■ 任务目标 A
请将下方条目中的全部文字行逐字返回,图片不要放进答案。

● ● ● ● ● ● ●

此外,万庄和杜庄辖区内有两个农贸市场,涉及一千多家承租商户、近三千名流动人口。这些商户都与村里签有正式的租赁协议且合同期未满,一旦他们联合抗议又会引发巨大的社会风险。在村里束手无策之际,街道联合区里国土、工商、质监、消防等职能部门,以市容整治的名义针对市场开展为期一个月、全覆盖的综合执法。这些小商户日常运营并不规范,在整治中多数因无证无照、占道经营、消防卫生不合格等问题被勒令停业整顿。此时,村集体适时出面并提出每平米500元到800元不等的补偿,便顺利与大多数商户解除了协议。

由此可见,拆迁过程中的技术化治理成为基层政府防控社会风险的重要手段。将原本的利益纠纷导入权威性、专业化的行政技术中,由此形成的“制度刚性”最大限度压缩了被拆迁者的利益表达和自主博弈的空间。与此同时,依法执行也成为基层官僚的自我保护机制,为他们在事后问责时提供了合法性保护。

● ● ● ● ● ● ●

■ 任务目标 B
判断下列陈述是否符合原文,每项答"是"或"否",并逐字引用原文中起决定作用的词句:(i)两个农贸市场涉及近三千名流动人口;(ii)针对市场的综合执法为期三个月;(iii)村集体提出的补偿为每平米500元到800元不等。

■ 本题数据
● ● ● ● ● ● ●

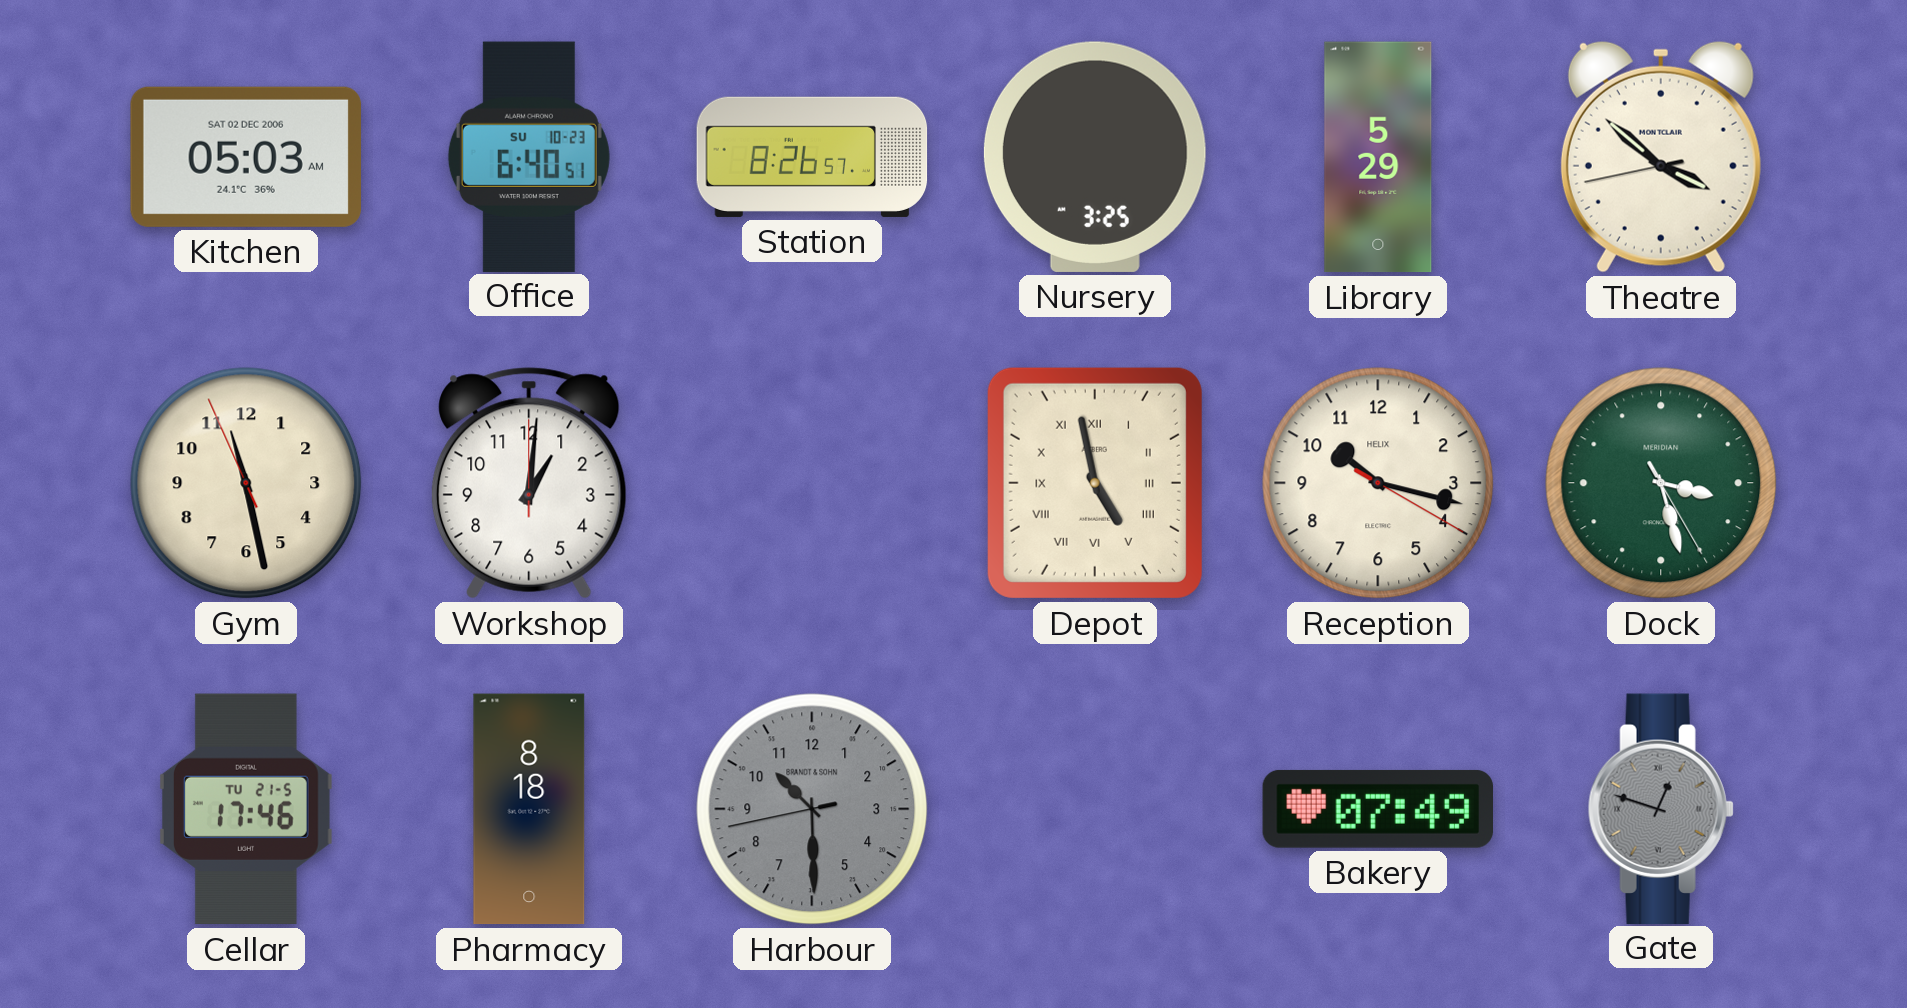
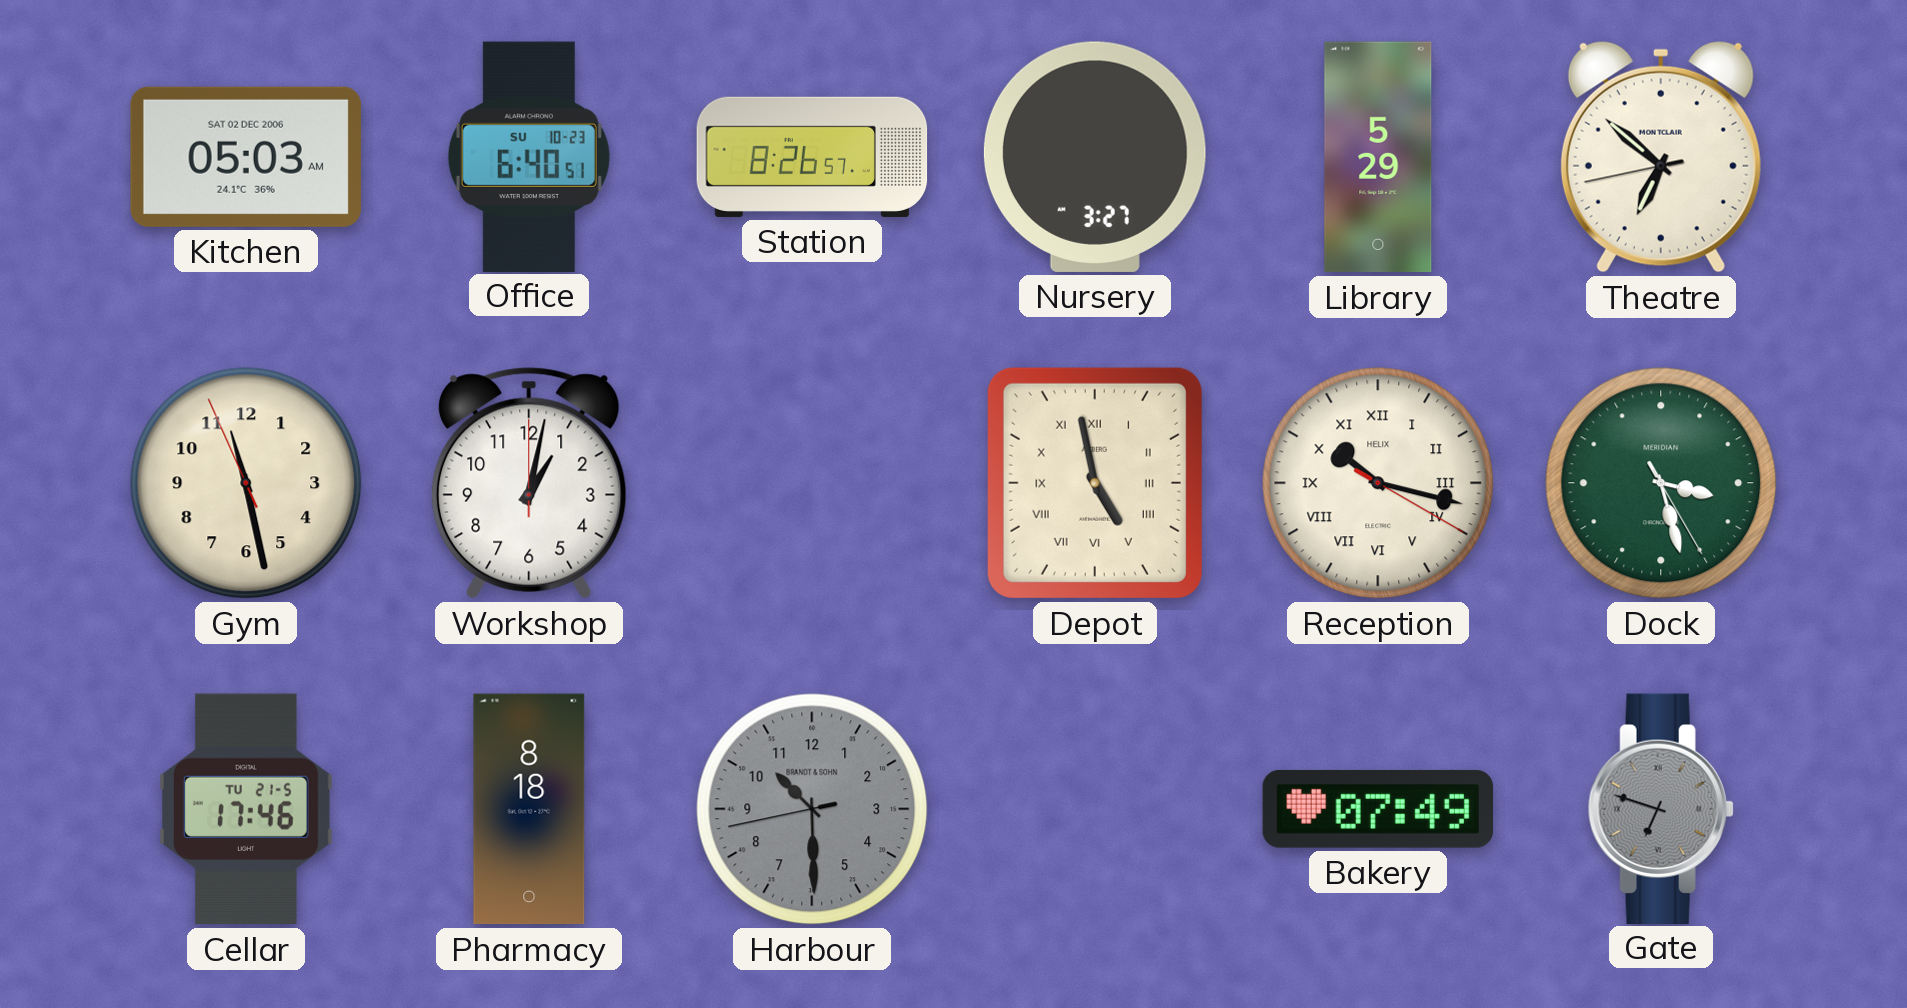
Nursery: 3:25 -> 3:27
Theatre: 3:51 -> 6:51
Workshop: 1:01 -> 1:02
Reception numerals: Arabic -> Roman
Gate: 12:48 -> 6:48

● ● ● ● ● ● ●

■ 参考答案 A
Nursery: 3:25 -> 3:27
Theatre: 3:51 -> 6:51
Workshop: 1:01 -> 1:02
Reception numerals: Arabic -> Roman
Gate: 12:48 -> 6:48

■ 参考答案 B
(i)是:"涉及一千多家承租商户、近三千名流动人口"
(ii)否:"开展为期一个月、全覆盖的综合执法"
(iii)是:"提出每平米500元到800元不等的补偿"